Le dispositif s’est avéré tout à fait fonctionnel. « Le module de cellules solaires organiques ultraminces monté sur le corps atteint une puissance de 17,2 mW, ce qui est plus de 50 fois supérieur à la puissance de sortie des dispositifs actuels de collecte d’énergie sur des insectes vivants », a déclaré Kenjiro Fukuda, qui a dirigé l’équipe.
La consommation d’énergie mesurée du système de contrôle de la locomotion sans fil était de 73,3 mW. La batterie (40 mA h) a duré environ deux heures après avoir été complètement chargée. « Dans le système actuel, la majeure partie de la consommation d’énergie était utilisée dans les communications sans fil. En ajustant les intervalles de communication, la batterie peut durer plus longtemps », soulignent les chercheurs dans leur article.

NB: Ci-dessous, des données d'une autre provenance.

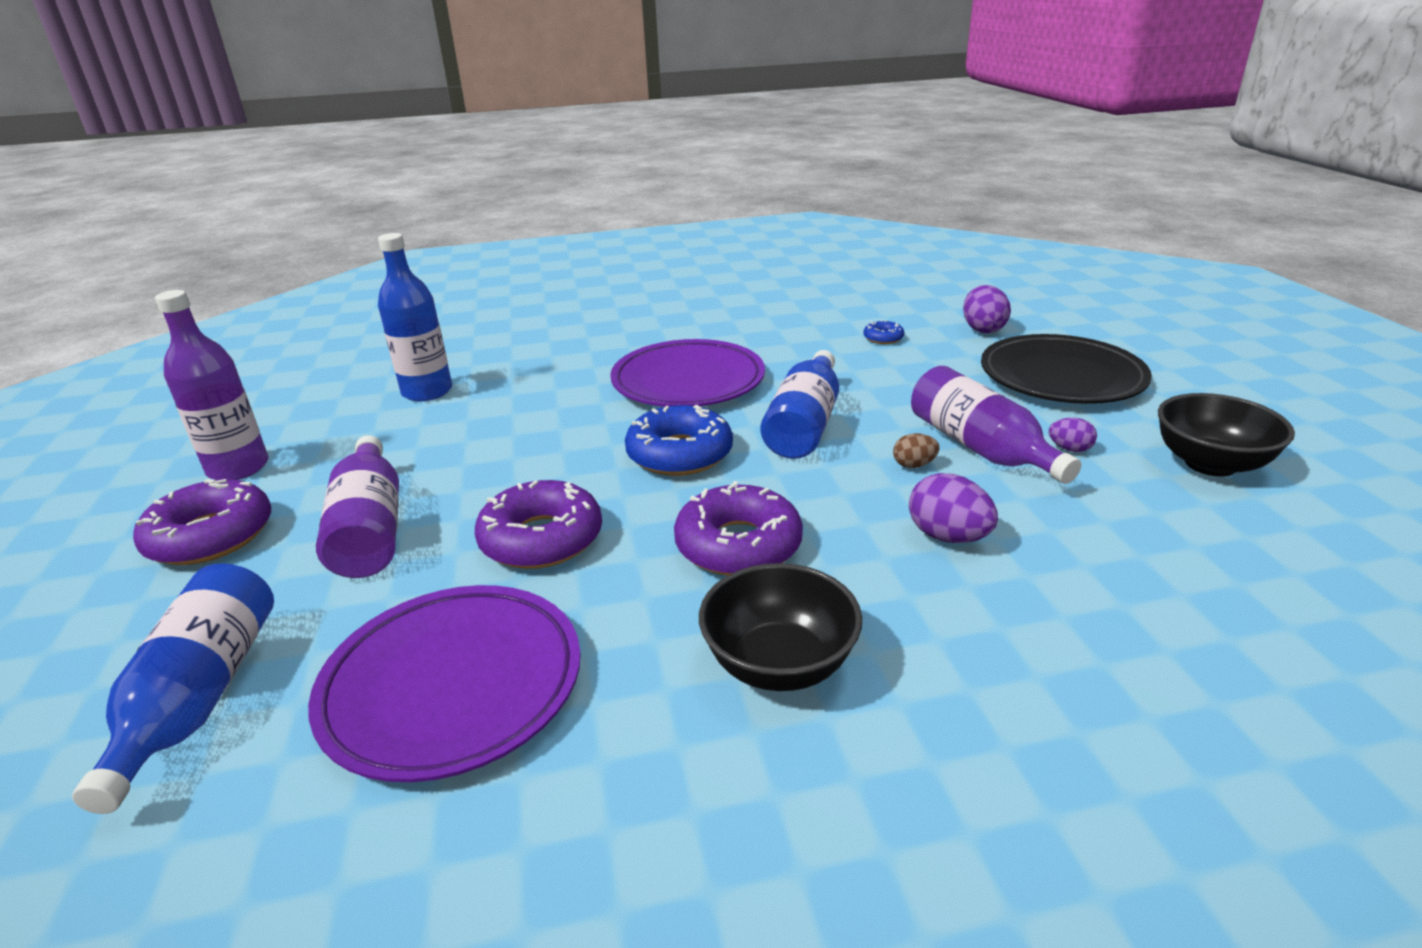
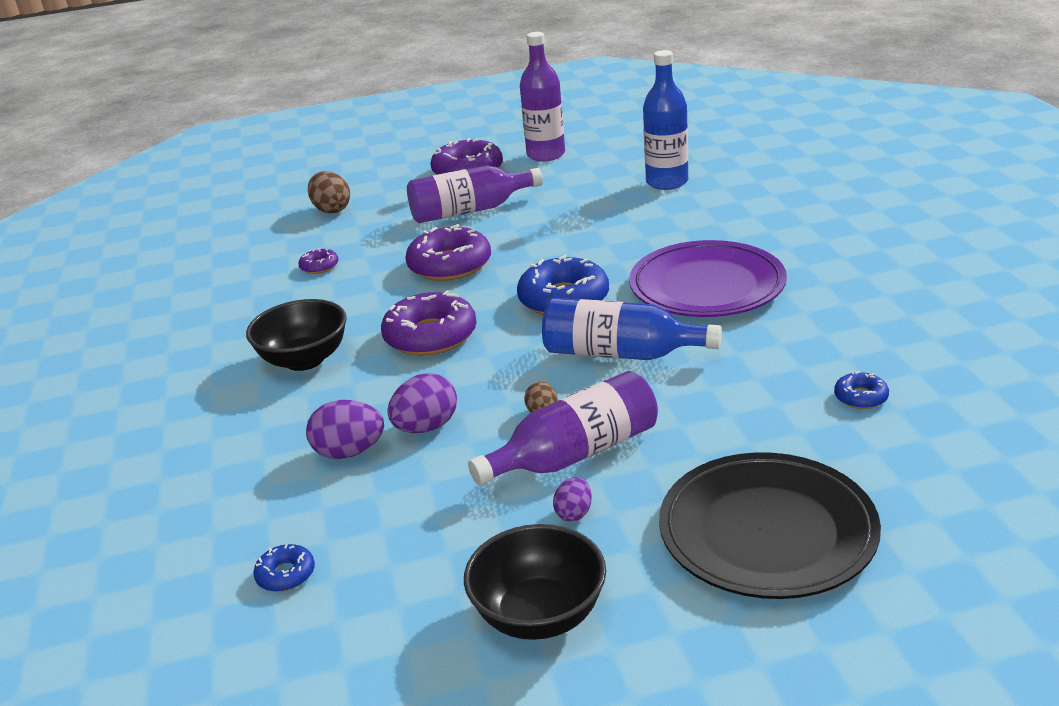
camera: 90 degrees right, 0 degrees up
(200, 697) = (332, 210): blue bottle -> brown egg
(453, 685) = (319, 266): purple plate -> purple donut
(983, 329) = (925, 480): purple egg -> purple egg (349, 452)
(1255, 619) = (286, 575): none -> blue donut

D’autres améliorations sont prévues avant que cette armée de blattes cyborgs ne soit un jour envoyée en mission. En effet, le système actuel ne dispose que d’un système de contrôle de locomotion sans fil, ce qui n’est pas suffisant pour préparer une application telle que le sauvetage urbain. « En intégrant d’autres dispositifs nécessaires, tels que des capteurs et des caméras, nous pouvons utiliser nos insectes cyborgs à de telles fins », a déclaré Fukuda à CNET. Ces composants nécessiteront toutefois un apport d’énergie supérieur.
Fukuda a également souligné dans un communiqué que la déformation de l’abdomen n’est pas propre aux blattes, la stratégie peut donc être adaptée à l’avenir à d’autres insectes comme les coléoptères, ou peut-être même à des insectes volants comme les cigales.